Past Exhibition: August 7, 2020 – August 29, 2020
Gil Rocha: The Things We Carry
We all carry things, we carry things in pockets and bags, sometimes in baskets and boxes. Most things we carry in our minds, but the ‘heaviest’ things we carry in our hearts.
Gil Rocha (b. 1977) is a contemporary artist born and raised in Laredo, Texas. His art practice in and out of his studio encompasses a variety of techniques, including but not limited to assemblage, painting, drawing, sculpture, and installation. His work expresses the lexicon of the Mexican-American border and the many social/political issues that derive from it. Rocha earned a Master of Fine Arts degree from The School of the Art Institute of Chicago in 2006 and a Bachelor of Fine Arts degree from the University of Texas at San Antonio in 1999. His current body of work takes on an inventive and survivalist approach with a Rascuache aesthetic. Many of his works include a combination of Spanglish text and phrases. Crude looking, yet playful, often his structures are made with a variety of discarded objects. They look familiar and portray narratives of things we carry physically and within.
“I live in the border city of Laredo, Texas. Its commercial downtown area is a few blocks from my residence. Since I was a child, I have visited Downtown Laredo, and each time, it influences and inspires me in many ways. I have seen this part of Laredo change from being lively to lifeless throughout the years. New stores open, but many close, and traffic fluctuates, however, something remains: people carrying things. It gives me great pleasure to observe people and piece fictional stories about them based on how they dress and how they walk, especially how they carry their belongings. I am fascinated and highly influenced, both visually and conceptually, by the carts pushed and pulled by older women to help alleviate the weight of what they transport. These carts range in size but are no larger than a waste container. Many of the people I have observed throughout the years cross from “El Otro Lado.” They come to Laredo, buy their essentials, and return before sundown. Many of my current works conform to imaginary “portraits” based on border personas. Over the past 15 years, drug-related violence has had a significant impact on people’s lives on both sides of the border. As a result, it has left violence and death lingering in everyone’s mind. The feeling of tension and vulnerability is the precise impression I seek to capture in my work, and this is my way of coping with life on the border.”
Rocha has exhibited nationally and internationally, notably The Texas Biennial in Austin, TX (2017), and the Trans-Border Biennial at The El Paso Museum of Art and El Museo de Arte en Ciudad Juarez, Mexico (2018).
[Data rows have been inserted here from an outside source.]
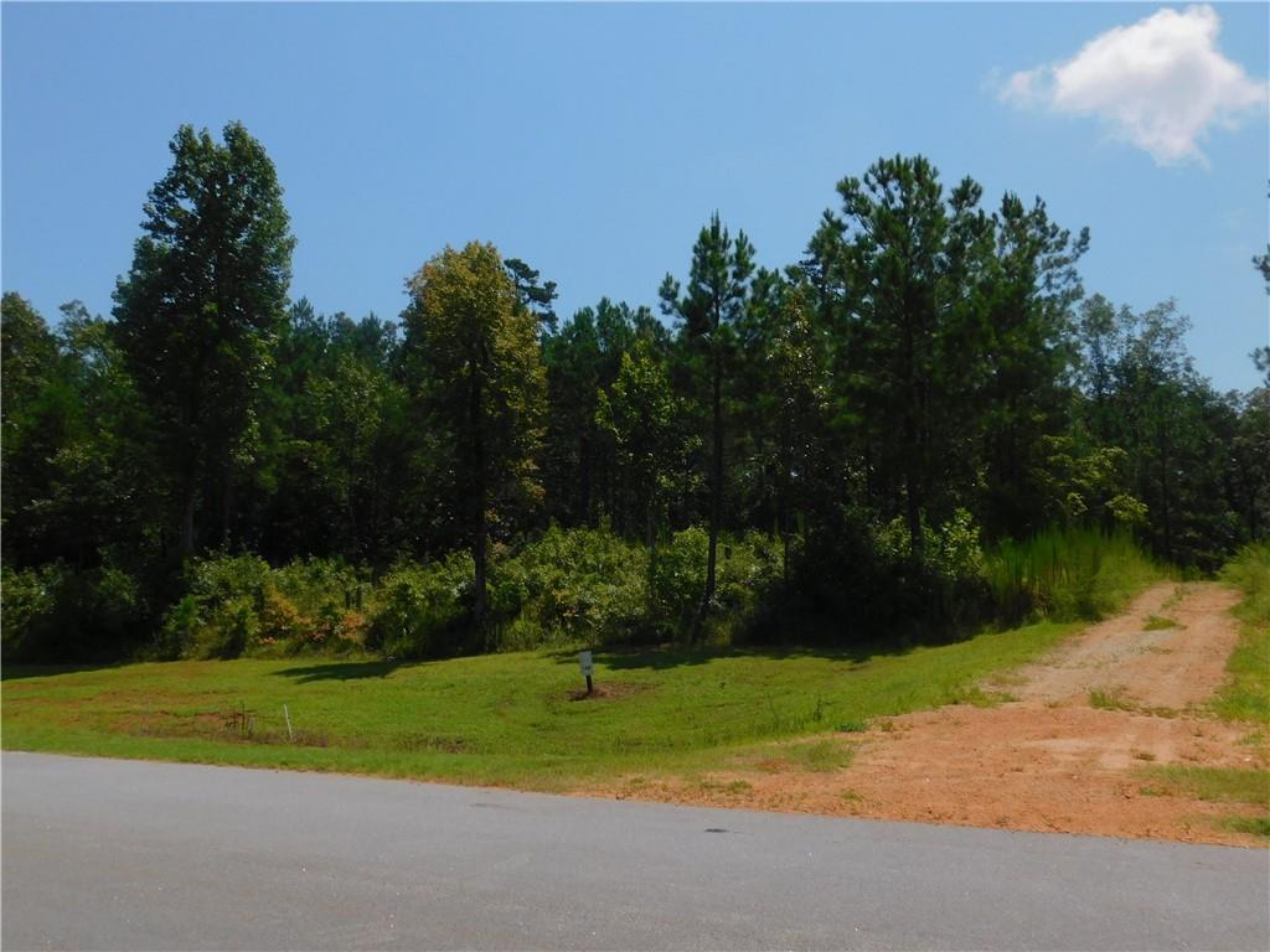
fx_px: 1101
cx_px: 635
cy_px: 476
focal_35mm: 30
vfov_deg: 46.8
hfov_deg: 60.0
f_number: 6.4
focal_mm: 5.3
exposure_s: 1/800
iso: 125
In addition to his studio practice, Rocha has guest-curated several exhibitions, including Young Latino Artists 23 at the Mexic-Arte Museum in Austin, TX, and a forthcoming exhibition planned to coincide with The Other Border Wall Project at the 937 Gallery in Pittsburgh, Pennsylvania. Additionally, Rocha has been teaching for 20 years and is currently the painting and drawing instructor at The Vidal M. Treviño School of Communication and Fine Arts. He is also a Board Member of the Laredo Center for the Arts and The Webb County Representative with the Laredo Culture District Project.